Junioren in der Warteschleife

Juniorprofessoren an der FU – junge Wissenschaftler mit Karriereaussicht oder billige Arbeitskräfte mit schlechten Arbeitsbedingungen? Fanny Gruhl hat bei einigen nachgehakt.

Illustration: Cora-Mae Gregorschewski

Illustration: Cora-Mae Gregorschewski

Stephan van Gasselt seufzt. „Ich konnte nicht ruhig schlafen“, sagt er. Seit einem Jahr trägt der Wissenschaftler die alleinige Verantwortung für die Arbeitsstelle Planetologie und Fernerkundung an der FU – und für die 25 Mitarbeiter dort. Das heißt: Drittmittel einwerben, Papierkram erledigen und die Arbeitsgruppe leiten. Normal ist das nicht: Van Gasselt ist Juniorprofessor. Eigentlich sollte er sich um seine Forschung kümmern, um sich so für eine Lebenszeitprofessur zu qualifizieren.
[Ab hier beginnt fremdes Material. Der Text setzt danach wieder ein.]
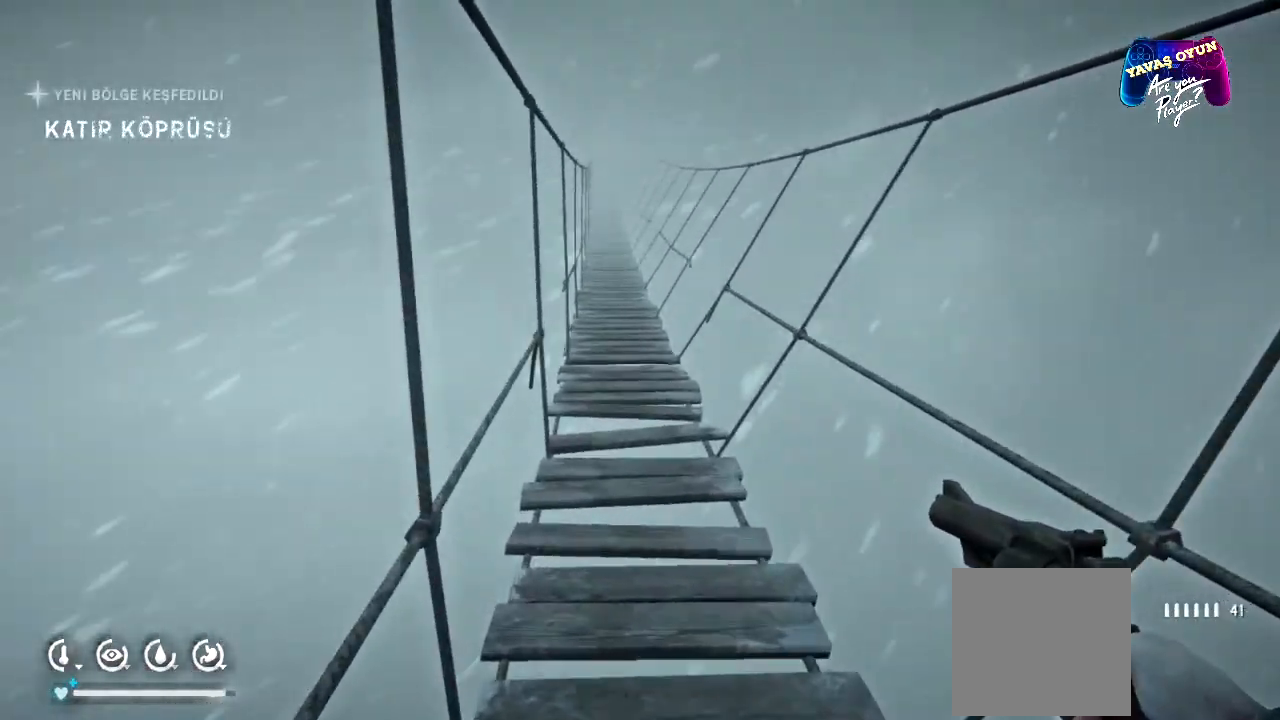
{"buttons": [], "left_stick": "up", "right_stick": "center", "events": []}
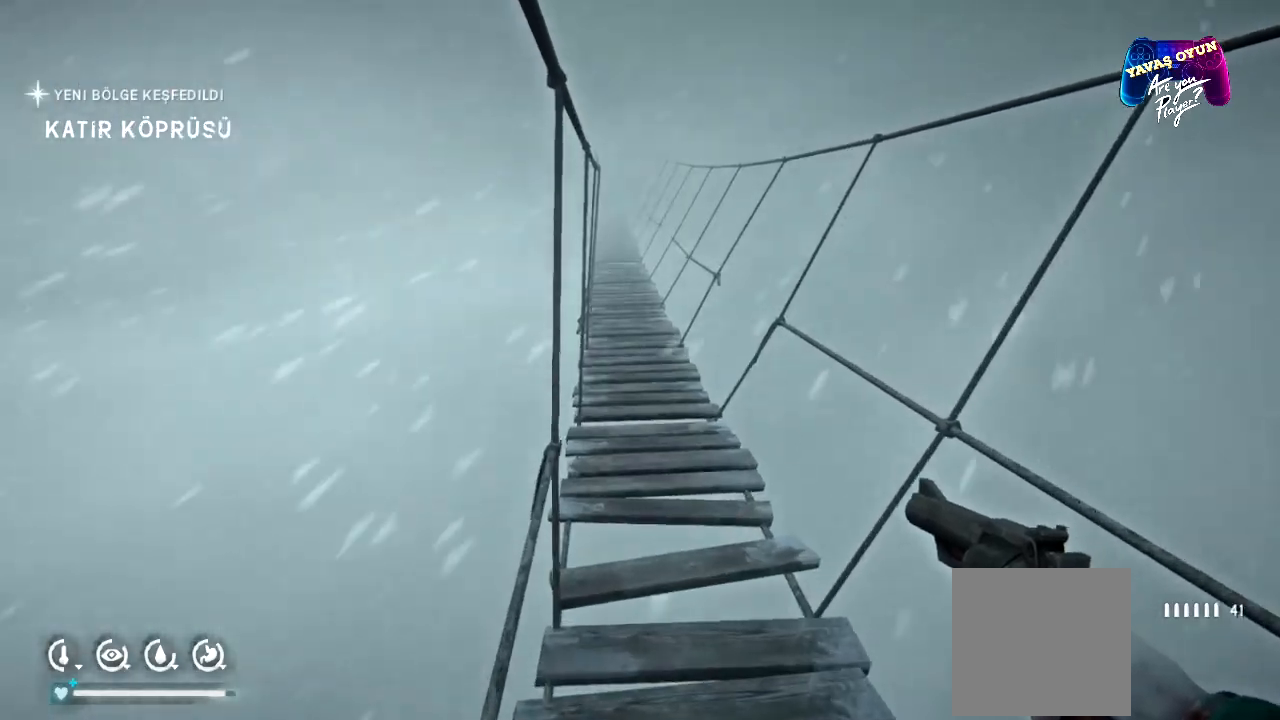
{"buttons": [], "left_stick": "up", "right_stick": "center", "events": []}
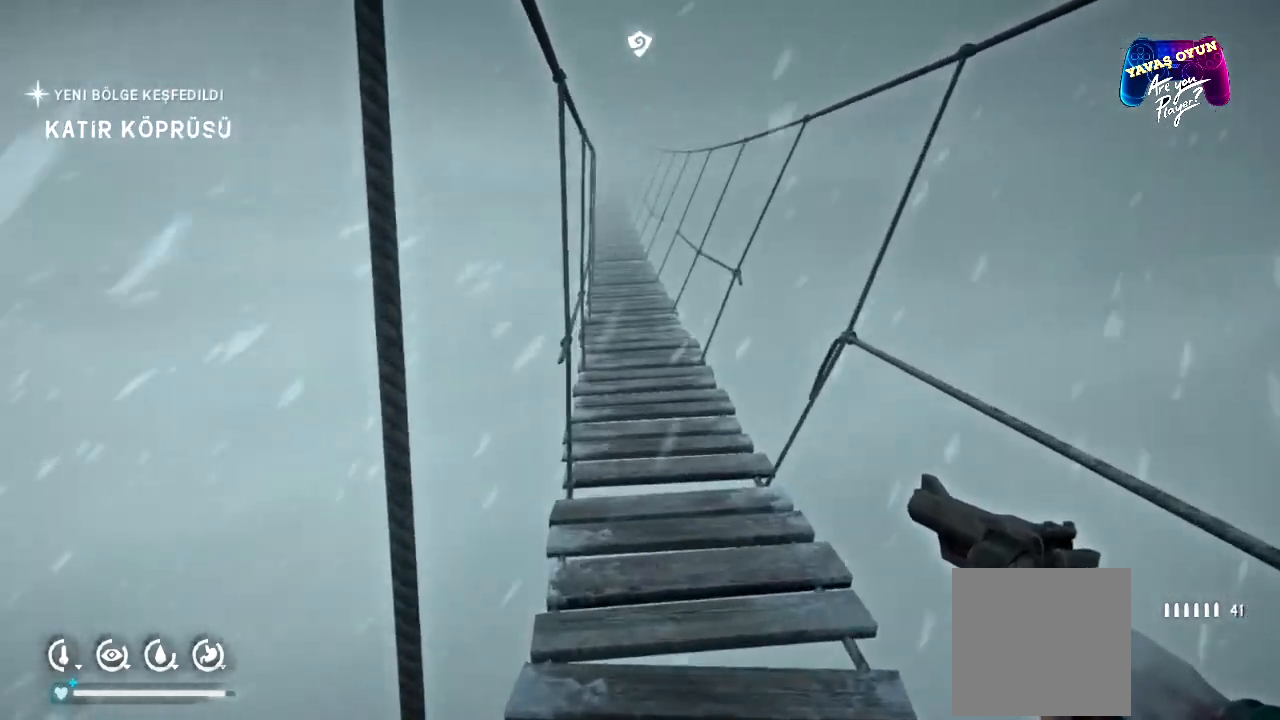
{"buttons": [], "left_stick": "up", "right_stick": "center", "events": []}
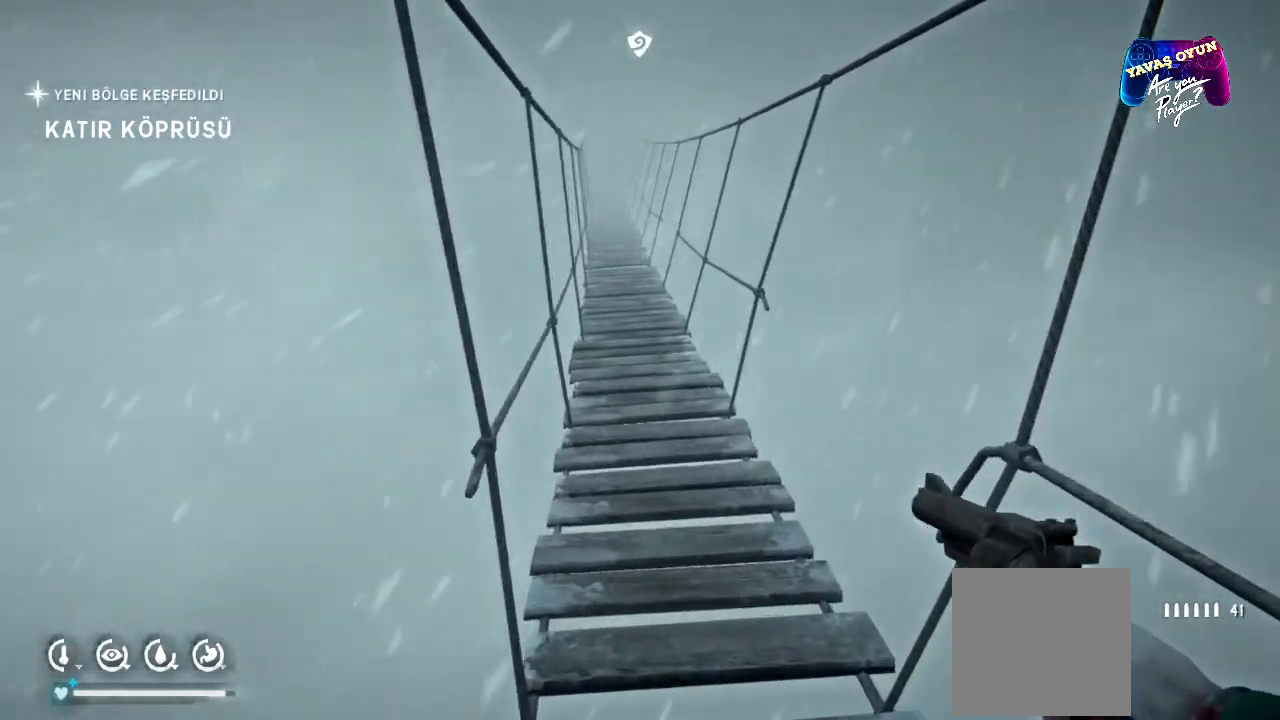
{"buttons": [], "left_stick": "up", "right_stick": "center", "events": []}
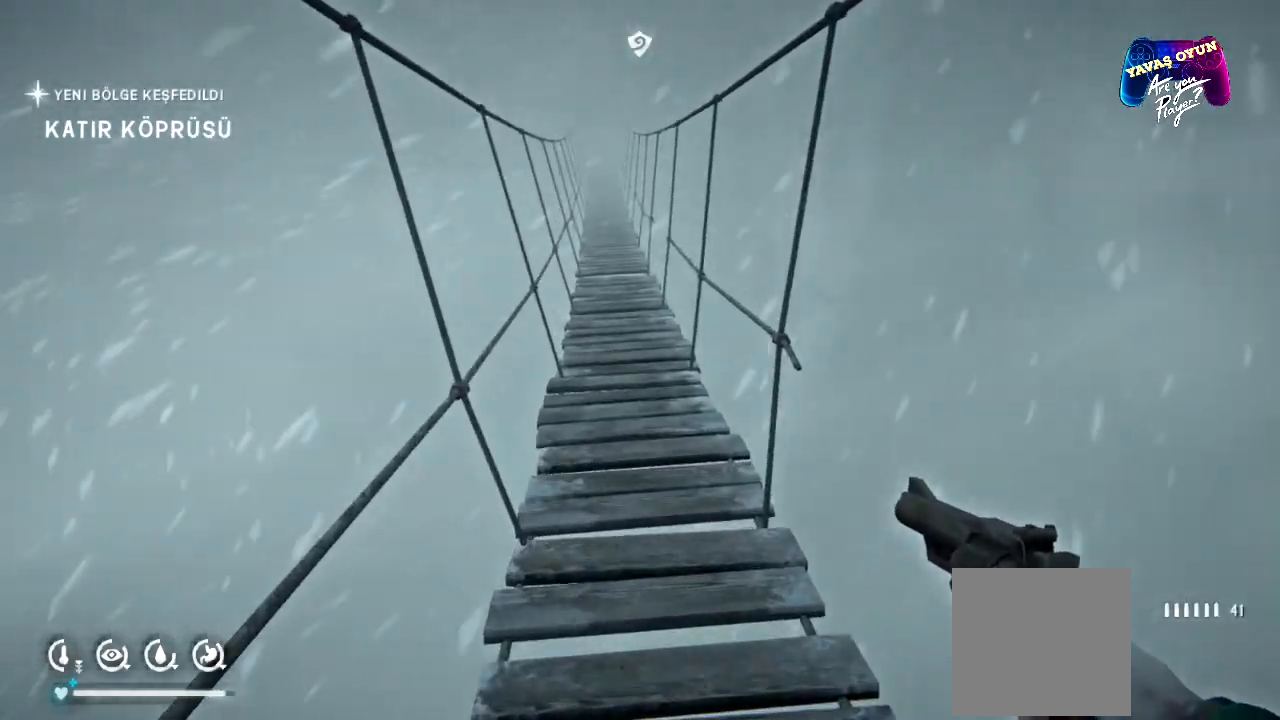
{"buttons": [], "left_stick": "up", "right_stick": "center"}
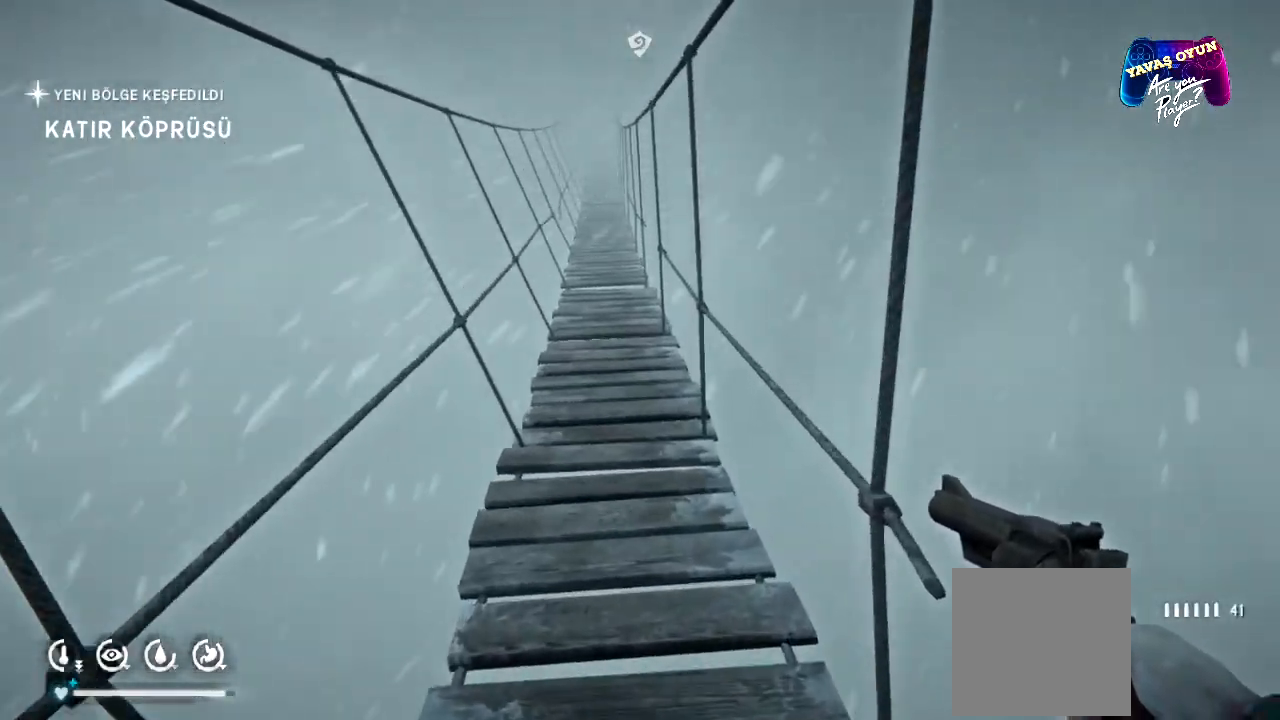
{"buttons": [], "left_stick": "up", "right_stick": "center", "events": []}
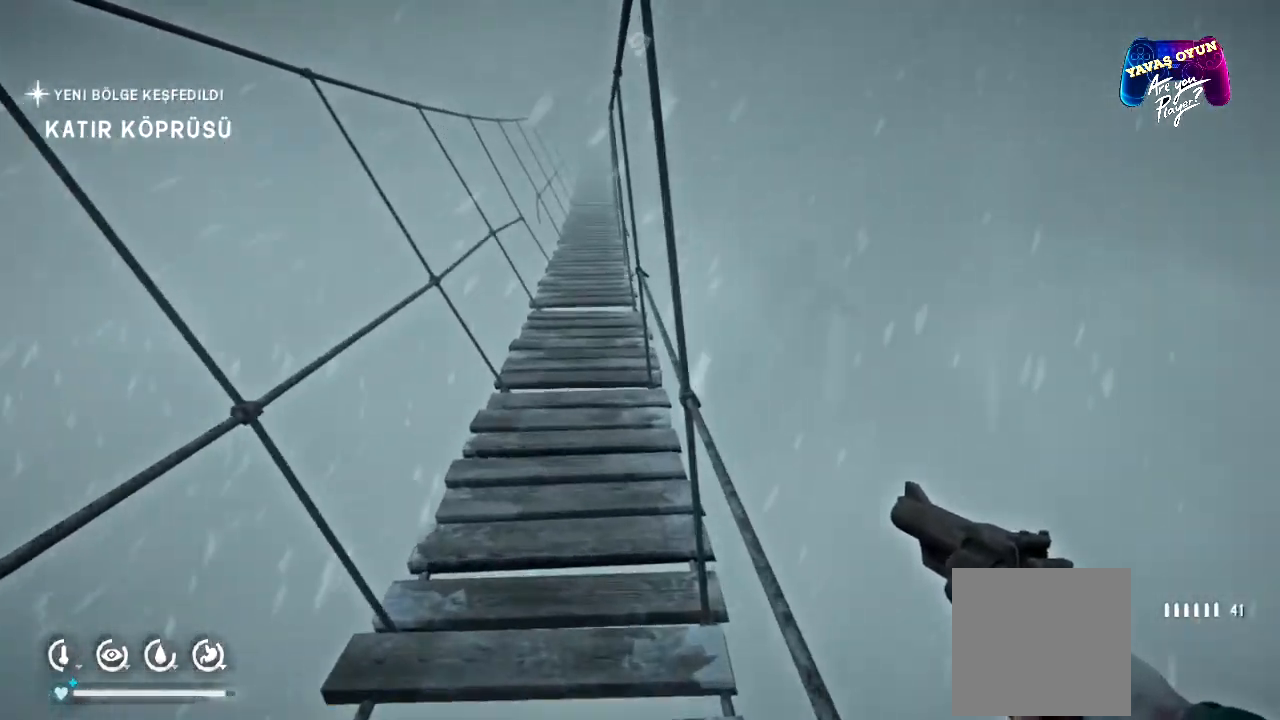
{"buttons": [], "left_stick": "up", "right_stick": "center", "events": []}
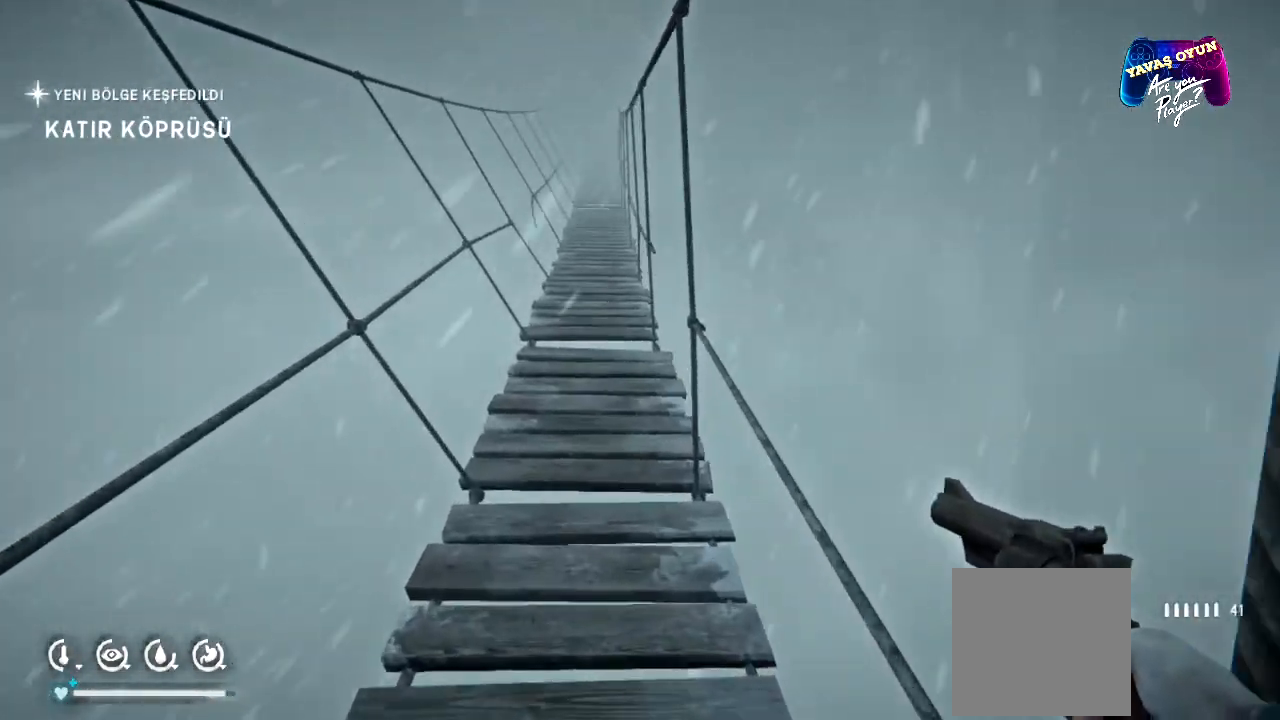
{"buttons": [], "left_stick": "up", "right_stick": "center", "events": []}
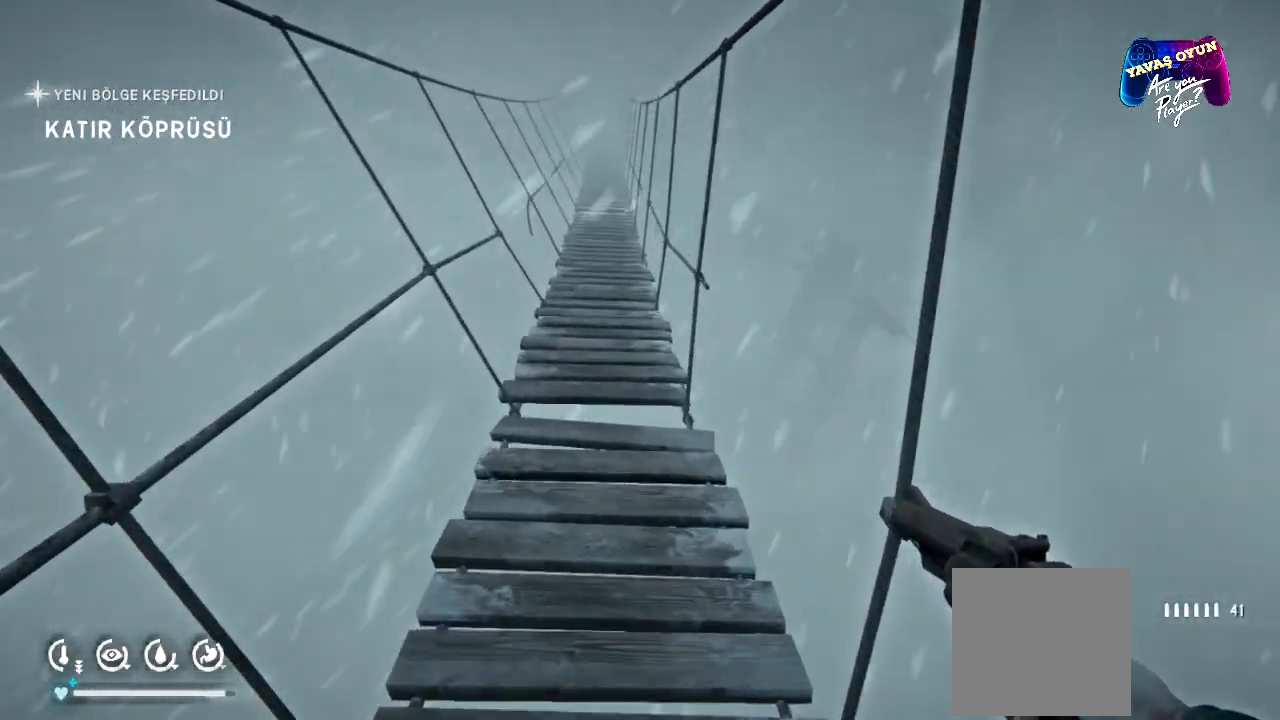
{"buttons": [], "left_stick": "up", "right_stick": "up", "events": [[333, "right_stick", "up"]]}
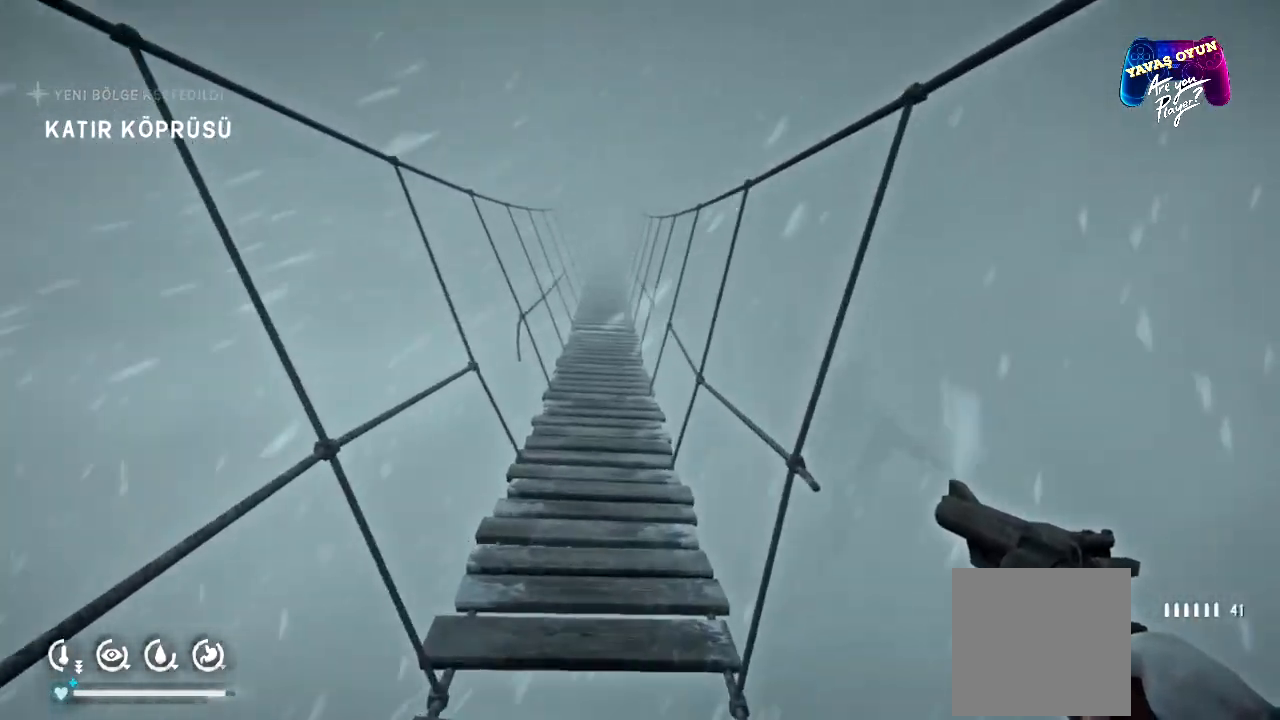
{"buttons": [], "left_stick": "up", "right_stick": "center", "events": [[17, "right_stick", "center"]]}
Vor einem Jahr aber verließ der Planetologie-Professor Gerhard Neukum das Institut, seine Stelle blieb vakant. Die Planetologie an der FU ist seitdem im Umbruch – ihre Zukunft ungewiss. Genauso wie die von van Gasselt. Denn im April 2016 endet seine sechsjährige Anstellung als Juniorprofessor. Da er bereits an der FU promoviert hat, darf er nicht bleiben – das sieht das Berliner Hochschulgesetz vor. „Ich habe derzeit hier an der Uni keine Zukunftsaussichten“, sagt er.

Dabei soll die Junioranstellung, die so genannte W1-Professur, Nachwuchswissenschaftlern eine Perspektive schaffen. Sie wurde 2002 deutschlandweit eingeführt und ist die Alternative zur früheren Habilitationsstelle. Die Vorteile: Junge Nachwuchswissenschaftler können schon früher den Titel „Professor“ tragen. Außerdem können sie selbstständiger arbeiten, weil sie keinem Professor untergeordnet sind. An der FU ist das ein beliebtes Modell: Mittlerweile tragen schon 100 der 460 Professoren einen „Junior“ vor dem Titel.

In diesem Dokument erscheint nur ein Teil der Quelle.